Iranian independent filmmaker of Kurdish origin Keywan Karimi, 33, was sentenced back in 2015 to 223 lashes for his documentary, “Writing on the City,” about graffiti in the capital Tehran. “Writing on the City” is a 60 minutes documentary film Karimi produced in 2012 and completed in August 2015, which has never been shown to Iranian audiences, other than its trailer on YouTube. It has since been shown at film festivals in France, Spain and Switzerland.
Hamid Dabashi, author and Professor of Iranian Studies and Comparative Literature at Columbia University called the film “an excellent documentary on the evolution of graffiti in Tehran over the last three decades plus,” and said that “Keywan had brought the narrative of those graffiti down to the aftermath of the Green Movement of 2008 with an acute sense of history and aesthetics.”
And Belgian writer Raoul Vaneigem wrote, “The wall is a mirror / A mirror of the house, of the city, of the world / Reflections of every shape and form stream by it as clouds do in the sky / We have learned to go through the mirror so what was closed will open up / The freedom of the walls breaks down the prison walls / When reality is unveiled, dreams become reality / Under the clothing of creeds and of ideas, what is lived is always bare / Then nothing more conceals a human being from himself / Someday the walls will have the transparency of our desires.”

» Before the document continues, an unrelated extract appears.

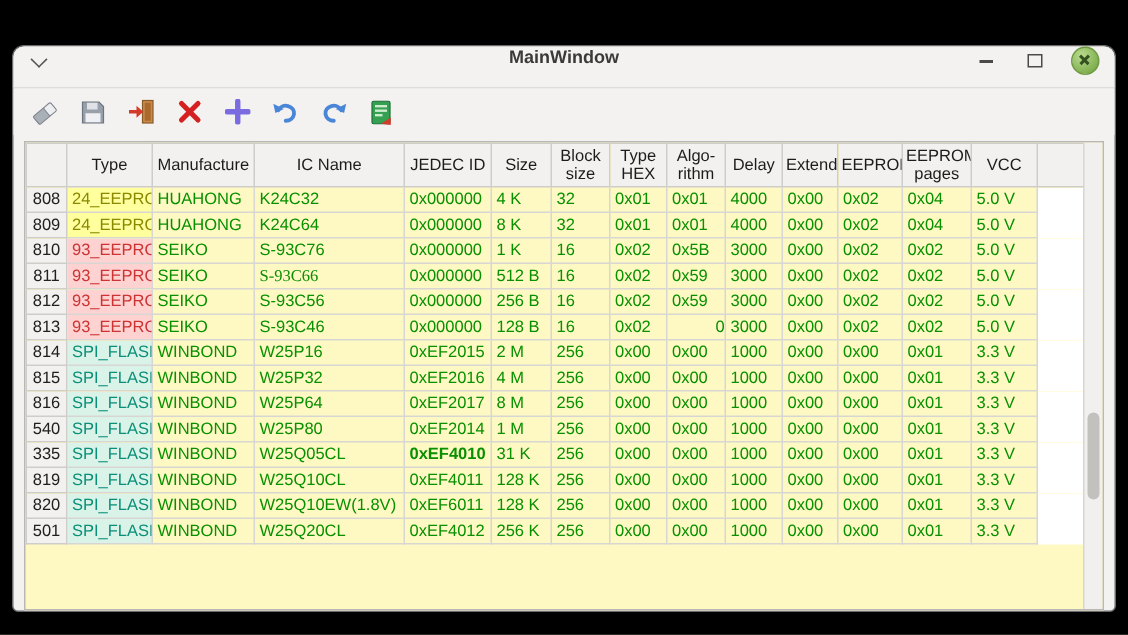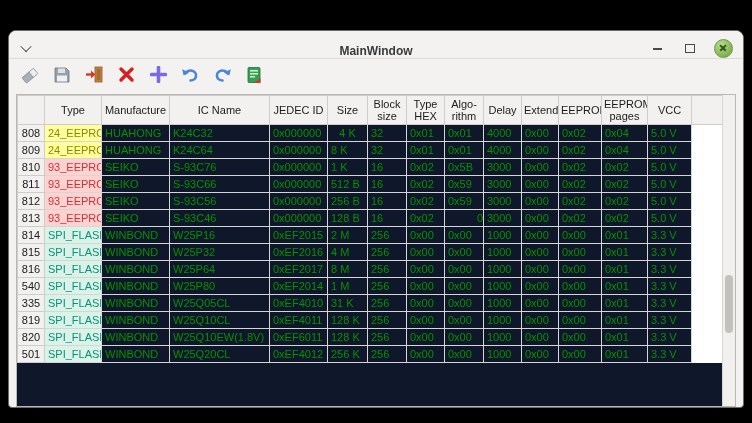"MainWindow" .titlebar { align-items: flex-end -> flex-start }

Understandably, Iran’s authorities were not amused. In December 2013, the Revolutionary Guard showed up at Keywan’s house with an arrest warrant. They took him, his hard drives and other confiscated materials to Evin Prison where he was interrogated and kept in solitary confinement for two weeks. He was released three weeks later on $100,000 bail. After eight court appearances over two years, on October 13, 2015, Keywan was sentenced by the Islamic Revolutionary Court to six years imprisonment and 223 lashings for “propagating against the ruling system” and “insulting religious sanctities.”

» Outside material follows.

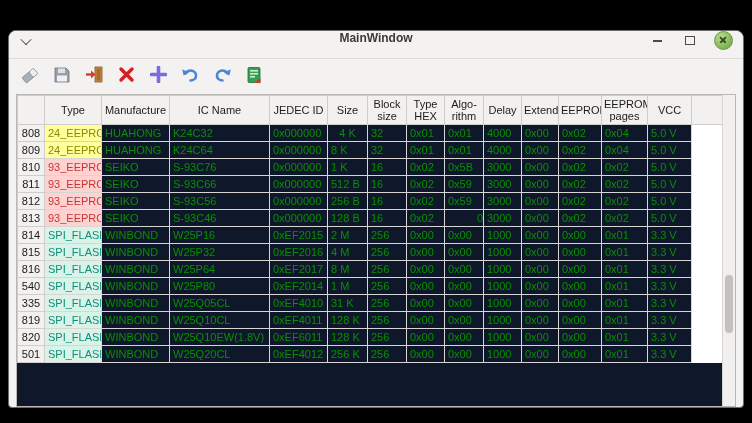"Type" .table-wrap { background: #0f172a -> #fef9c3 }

Five out of the six years’ sentence were suspended in response to international protest, that included Iranian directors including Jafar Panahi (Taxi Tehran), who also spent time behind bars courtesy of the Islamic State, and exile Mohsen Makhmalbaf (The President).
Nevertheless, the prison authorities are now demanding that Karimi’s punishment of 233 lashes be carried out. “I am waiting for them to come for me,” he told AFP this week. “The support I have received helps break the solitude and solidarity from the film world also warms my heart.” He added that “the fact that my artistic activity is seen as an act of political opposition says a lot about the situation in Iran.”